[Opening INFORMATION PROVIDED section]

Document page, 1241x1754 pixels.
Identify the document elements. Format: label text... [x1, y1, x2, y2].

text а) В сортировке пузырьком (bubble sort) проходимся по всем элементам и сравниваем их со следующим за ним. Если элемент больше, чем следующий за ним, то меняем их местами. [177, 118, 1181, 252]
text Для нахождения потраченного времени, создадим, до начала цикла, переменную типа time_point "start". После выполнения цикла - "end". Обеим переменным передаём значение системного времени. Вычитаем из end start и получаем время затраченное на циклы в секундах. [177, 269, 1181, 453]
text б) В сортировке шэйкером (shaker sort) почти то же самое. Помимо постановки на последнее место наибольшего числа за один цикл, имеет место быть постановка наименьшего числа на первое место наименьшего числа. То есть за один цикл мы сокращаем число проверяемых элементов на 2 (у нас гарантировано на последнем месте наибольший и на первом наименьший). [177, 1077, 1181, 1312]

[Closing INFORMATION PROVIDED section]

■ DIRECTIONS: Begin with the line that contains "Identify the document" and quote each line after it exactly, stopping after the last line of the data.

■ WRITTEN ANSWER:
Identify the document elements. Format: label text... [x1, y1, x2, y2].

text а) В сортировке пузырьком (bubble sort) проходимся по всем элементам и сравниваем их со следующим за ним. Если элемент больше, чем следующий за ним, то меняем их местами. [177, 118, 1181, 252]
text Для нахождения потраченного времени, создадим, до начала цикла, переменную типа time_point "start". После выполнения цикла - "end". Обеим переменным передаём значение системного времени. Вычитаем из end start и получаем время затраченное на циклы в секундах. [177, 269, 1181, 453]
text б) В сортировке шэйкером (shaker sort) почти то же самое. Помимо постановки на последнее место наибольшего числа за один цикл, имеет место быть постановка наименьшего числа на первое место наименьшего числа. То есть за один цикл мы сокращаем число проверяемых элементов на 2 (у нас гарантировано на последнем месте наибольший и на первом наименьший). [177, 1077, 1181, 1312]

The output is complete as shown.